*READING PASSAGE*
====
That span is the longest here since the U.S. Supreme Court reinstated capital punishment more than four decades ago. It wasn’t long ago when death sentences were fairly routine in the state. Between 2007 and 2014, for example, prosecutors convinced Georgia juries to hand down death sentences in 18 cases.
Pursuing a death penalty means a costly trial and decades of appeals. And it’s now made more difficult by jurors’ growing reluctance to send convicts to their death. The availability of a life-without-parole sentence, which is seen by many as a more humane option, offers an alternative that district attorneys are turning to more often.
Last year, Georgia’s district attorneys filed notices to seek the death penalty in just three cases. That’s also the lowest number, on an annual basis, in decades. It wasn’t that long ago when DAs sought death for dozens of cases a year, such as in 2011 when they sought it 26 times or 2005 when they sought it 40 times, according to state records obtained by The Atlanta Journal-Constitution under an Open Records Act request.
“Wow, I didn’t know that,” Cobb County District Attorney Vic Reynolds said, when told so few death notices were filed last year. He attributed the precipitous drop to the ability of prosecutors to get sentences of life in prison without the possibility of parole.
This is also reflected on a national level. Across the U.S., capital sentences are reaching historic lows. Polls have shown increasing support for life-without-parole sentences as opposed to the death penalty.
Last year, 42 death sentences were imposed nationwide, according to the Death Penalty Information Center in Washington. That’s down from 83 such sentences in 2013 and 120 in 2008.
A decade ago, prosecutors in Georgia had to seek the death penalty against a murder defendant in order to get the option of a life-without-parole sentence. But in 2009 state lawmakers made a change that allows DAs to seek life without parole in non-death-penalty cases. In Georgia, a sentence of life in prison means an inmate can seek parole after serving just 30 years — a life-without-parole sentence is the only way to be sure someone convicted stays in prison.
In the Cobb County hot-car death case involving a toddler, Reynolds did not seek death for the child’s father, Justin Ross Harris. Instead, Reynolds obtained a life-without-parole sentence after Harris’ conviction.
“The majority of prosecutors around the state are now convinced that a life-without-parole sentence actually means what it says,” said Reynolds, who has sought the death penalty in one case during his six years as DA. “It’s made a huge difference.”
Reynolds also acknowledged that the public’s attitude toward capital punishment has shifted. “It’s now more difficult to obtain a death sentence because that’s not necessarily what many of your citizens or jurors wish to be done these days,” he noted.
Vernon Keenan, who retired Jan. 1 after serving 15 years as GBI director, said he doesn’t believe the death penalty will be around much longer.
“I believe at some point it will go away,” he said. “It will either be abolished by law or no longer used because the public no longer supports it.”
The state’s former top law man said he has never supported capital punishment.
“It doesn’t accomplish much of anything,” Keenan said. “It doesn’t deter anyone from committing the crime. They’re not concerned about the sentence because they don’t think they’ll get caught.”
2018’s death penalty cases
Two of the three cases where DAs sought death last year involved twin killings.
====
*DATA FOR REVIEW*
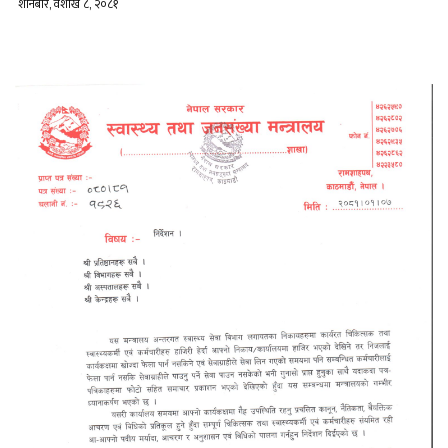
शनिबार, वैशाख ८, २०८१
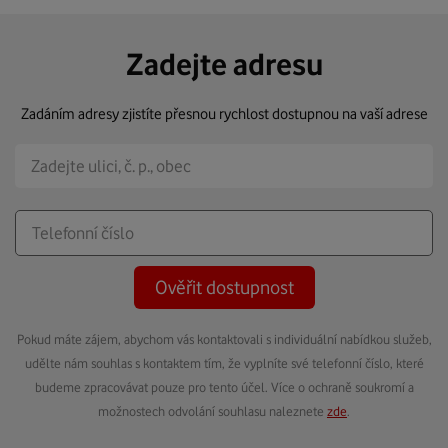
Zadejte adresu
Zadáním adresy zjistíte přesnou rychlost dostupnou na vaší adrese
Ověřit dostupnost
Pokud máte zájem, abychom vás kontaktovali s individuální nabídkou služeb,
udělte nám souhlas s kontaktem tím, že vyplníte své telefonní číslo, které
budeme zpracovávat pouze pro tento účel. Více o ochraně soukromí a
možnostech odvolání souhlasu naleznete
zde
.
====
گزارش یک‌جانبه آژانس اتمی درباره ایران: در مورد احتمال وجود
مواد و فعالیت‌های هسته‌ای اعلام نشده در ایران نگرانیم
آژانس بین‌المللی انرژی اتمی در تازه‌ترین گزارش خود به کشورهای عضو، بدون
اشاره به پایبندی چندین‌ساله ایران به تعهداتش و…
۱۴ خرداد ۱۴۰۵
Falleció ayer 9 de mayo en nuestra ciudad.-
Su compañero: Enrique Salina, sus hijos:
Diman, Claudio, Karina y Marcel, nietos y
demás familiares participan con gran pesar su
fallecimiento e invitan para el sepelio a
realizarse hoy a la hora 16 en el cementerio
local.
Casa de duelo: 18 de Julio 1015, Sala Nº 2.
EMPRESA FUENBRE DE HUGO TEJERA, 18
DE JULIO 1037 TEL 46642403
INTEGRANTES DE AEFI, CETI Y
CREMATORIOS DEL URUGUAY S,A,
====
*BRIEF A*
List every person named in the article on Georgia's death penalty.
*BRIEF B*
Continue the article on Georgia's death penalty, starting right after its final sentence.
The records are not needed for the tasks that follow.

*ANSWER SECTION A*
Vic Reynolds, Justin Ross Harris, Vernon Keenan

*ANSWER SECTION B*
In March, Pierce County District Attorney George Barnhill announced he was seeking death against Kenneth Jernigan for the Dec. 10, 2017, deaths of Dan and Flora Hollman in the southeastern Georgia town of Patterson. Jernigan allegedly killed the elderly couple by beating their heads with a stick or a metal object during a burglary, according to court records. Jernigan, who had prior armed robbery convictions, is also accused of setting fire to the Hollman’s residence before leaving with about $40 in cash.
The Hollmans, who were semi-retired farmers, “were well liked and respected elders in their community, never broke the law, both giving, sweet and generous people,” Barnhill said.
“We have the death penalty as an option in Georgia,” the DA said. “It is a legal and appropriate sentence where the evidence supports it and the proven acts of the accused demand it. I decided it is appropriate to seek in this case.”
Another death penalty case is against James L. Smith, who is charged in the fatal shootings of 31-year-old Shawna Ware and 33-year-old Sheena Jones in Cordele. When authorities tracked down Smith to arrest him at a hotel, Smith opened fire on the officers before finally surrendering, police said.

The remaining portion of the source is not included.